- **DIRECTIONS FOR THIS TASK**: Although the records contain pictures, only their text should be reproduced, exactly as written.

========

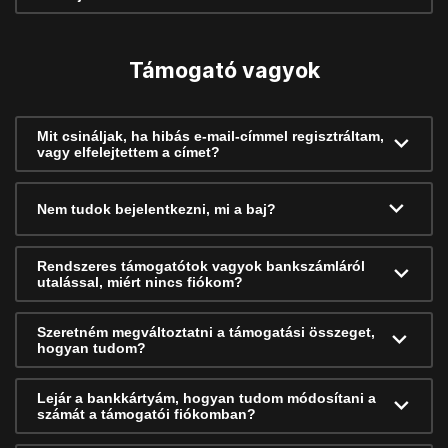
Támogató vagyok
Mit csináljak, ha hibás e-mail-címmel regisztráltam,
vagy elfelejtettem a címet?
Nem tudok bejelentkezni, mi a baj?
Rendszeres támogatótok vagyok bankszámláról
utalással, miért nincs fiókom?
Szeretném megváltoztatni a támogatási összeget,
hogyan tudom?
Lejár a bankkártyám, hogyan tudom módosítani a
számát a támogatói fiókomban?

========

- **ANSWER TO THE EXERCISE**:
Támogató vagyok
Mit csináljak, ha hibás e-mail-címmel regisztráltam,
vagy elfelejtettem a címet?
Nem tudok bejelentkezni, mi a baj?
Rendszeres támogatótok vagyok bankszámláról
utalással, miért nincs fiókom?
Szeretném megváltoztatni a támogatási összeget,
hogyan tudom?
Lejár a bankkártyám, hogyan tudom módosítani a
számát a támogatói fiókomban?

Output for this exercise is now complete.